Look through the data below and show every line that includes "zeitsparenden".
▬▬▬▬▬▬
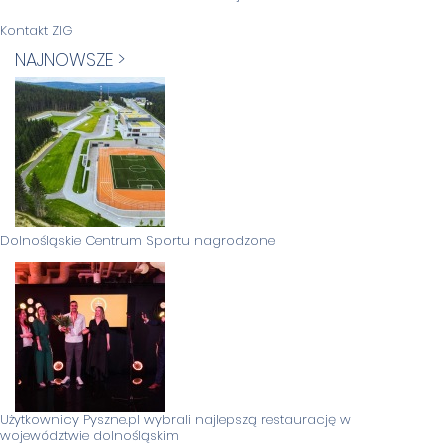
Kontakt ZIG
NAJNOWSZE >
Dolnośląskie Centrum Sportu nagrodzone
Użytkownicy Pyszne.pl wybrali najlepszą restaurację w
województwie dolnośląskim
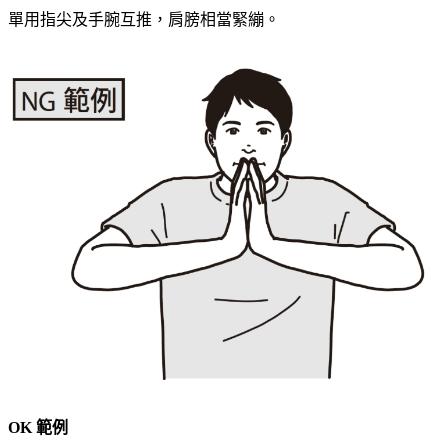
單用指尖及手腕互推，肩膀相當緊繃。
OK
範例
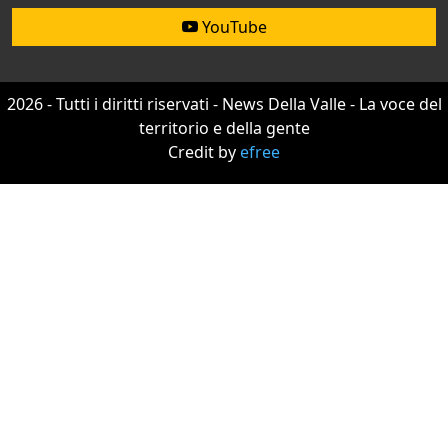
YouTube
2026 - Tutti i diritti riservati - News Della Valle - La voce del
territorio e della gente
Credit by
efree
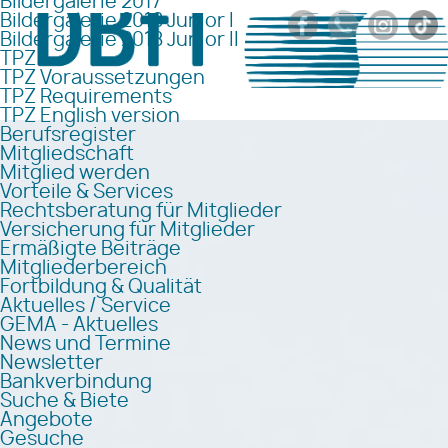
Bildergalerie 2017
Bildergalerie 2018 Junior I
Bildergalerie 2018 Junior II
TPZ
TPZ Voraussetzungen
TPZ Requirements
TPZ English version
Berufsregister
Mitgliedschaft
Mitglied werden
Vorteile & Services
Rechtsberatung für Mitglieder
Versicherung für Mitglieder
Ermäßigte Beiträge
Mitgliederbereich
Fortbildung & Qualität
Aktuelles / Service
GEMA - Aktuelles
News und Termine
Newsletter
Bankverbindung
Suche & Biete
Angebote
Gesuche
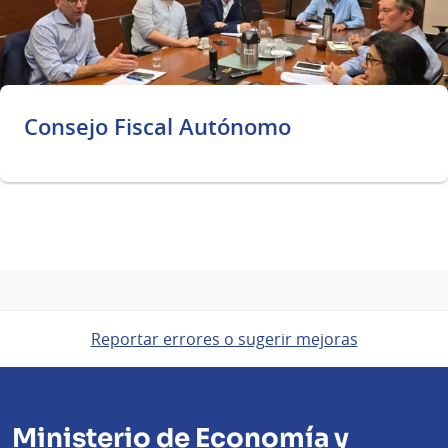
Consejo Fiscal Autónomo
Reportar errores o sugerir mejoras
Ministerio de Economía y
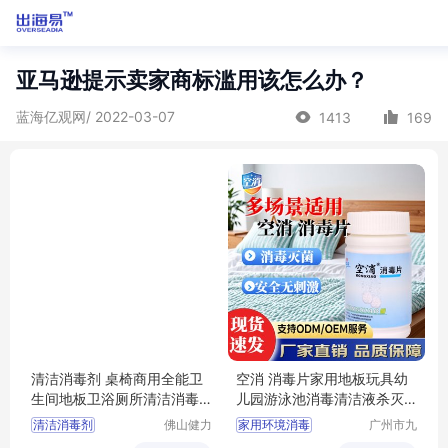
亚马逊提示卖家商标滥用该怎么办？
蓝海亿观网/ 2022-03-07
1413
169
清洁消毒剂 桌椅商用全能卫
空消 消毒片家用地板玩具幼
生间地板卫浴厕所清洁消毒
儿园游泳池消毒清洁液杀灭
防霉清洁液剂
细菌泡腾片
清洁消毒剂
佛山健力
家用环境消毒
广州市九
清洁用品
品环保科
防霉清洁剂
无刺激杀菌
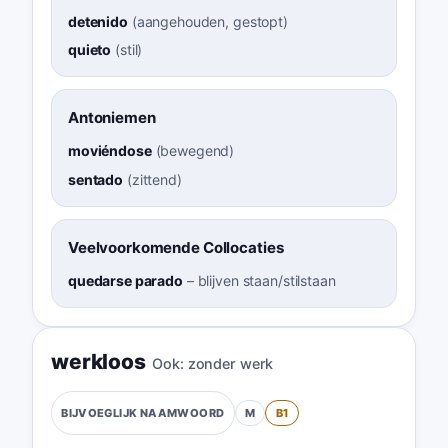
detenido
(
aangehouden, gestopt
)
quieto
(
stil
)
Antoniemen
moviéndose
(
bewegend
)
sentado
(
zittend
)
Veelvoorkomende Collocaties
quedarse parado
–
blijven staan/stilstaan
werkloos
Ook:
zonder werk
M
B1
BIJVOEGLIJK NAAMWOORD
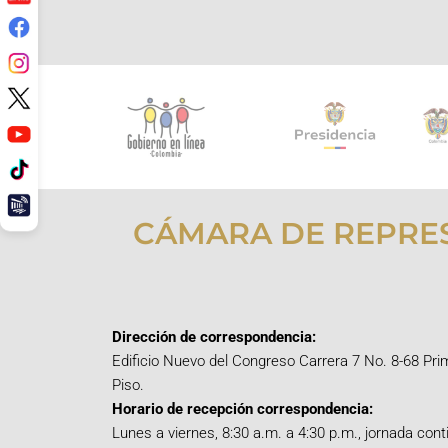
CÁMARA DE REPRE
Dirección de correspondencia:
Edificio Nuevo del Congreso Carrera 7 No. 8-68 Pri
Piso.
Horario de recepción correspondencia:
Lunes a viernes, 8:30 a.m. a 4:30 p.m., jornada cont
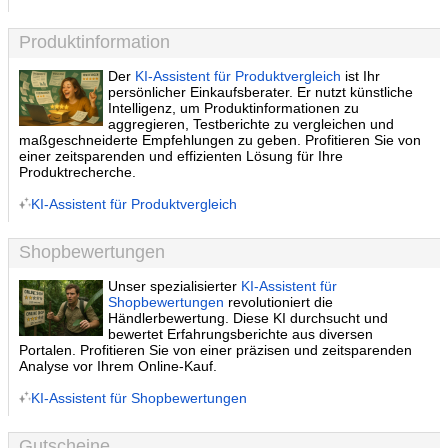
Produktinformation
Der
KI-Assistent für Produktvergleich
ist Ihr
persönlicher Einkaufsberater. Er nutzt künstliche
Intelligenz, um Produktinformationen zu
aggregieren, Testberichte zu vergleichen und
maßgeschneiderte Empfehlungen zu geben. Profitieren Sie von
einer zeitsparenden und effizienten Lösung für Ihre
Produktrecherche.
KI-Assistent für Produktvergleich
Shopbewertungen
Unser spezialisierter
KI-Assistent für
Shopbewertungen
revolutioniert die
Händlerbewertung. Diese KI durchsucht und
bewertet Erfahrungsberichte aus diversen
Portalen. Profitieren Sie von einer präzisen und zeitsparenden
Analyse vor Ihrem Online-Kauf.
KI-Assistent für Shopbewertungen
Gutscheine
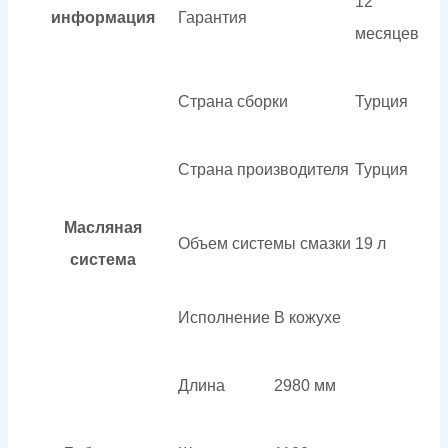
12
информация
Гарантия
месяцев
Страна сборки
Турция
Страна производителя
Турция
Масляная
Объем системы смазки
19 л
система
Исполнение
В кожухе
Длина
2980 мм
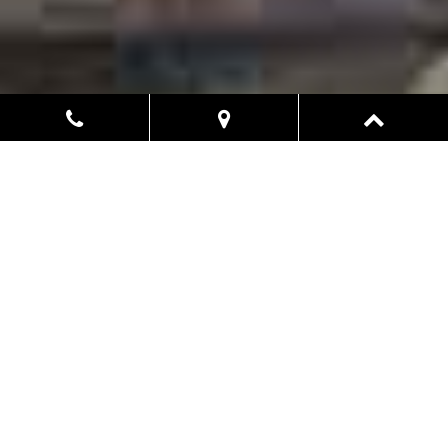
受注履歴
足場工事
プラント工事
建築設備工事
その他
足場工事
▬▬▬▬▬▬
_Solution for this task_
einer zeitsparenden und effizienten Lösung für Ihre
Portalen. Profitieren Sie von einer präzisen und zeitsparenden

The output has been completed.